The day following the date of publication of this Notification until the day of the session of the Shareholders’ Assembly, shareholders and shareholders’ proxies have the right to directly inspect the materials prepared for the Company’s Shareholders’ Assembly at the Company’s premises in Mostar, Kralja Petra Krešimira IV Street, number: 6-A, every working day from 9:30 a.m. to 13:30 p.m.

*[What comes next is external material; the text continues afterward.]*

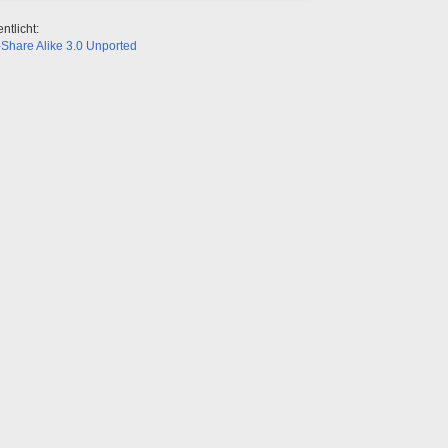
ntlicht:
Share Alike 3.0 Unported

In addition to inspection, the shareholder, upon personal request and at his/her own expense, has the right to a copy of the mentioned materials.

IX. Note

Shareholders and shareholders’ proxies who wish to participate in the work of the convened Shareholders’ Assembly of the Company, are required to have an identity card with them and proxies are required to have a certified written statement signed by the shareholder owner and the proxies, and it is recommended that they be present in the premises for holding the session of the Shareholders’ Assembly at least 30 (thirty) minutes before the established time for the beginning of the work of the Assembly, in order to timely record and determine the quorum for the beginning of work.

The notice on convening the Company’s Assembly will be published in at least one daily newspaper, which is published in the Federation of Bosnia and Herzegovina, and on the official website of the Company.

                                                  the president

                                                        of the Supervisory Board of the Company

                                                     Božo Perić, B.Sc.(El.Eng.)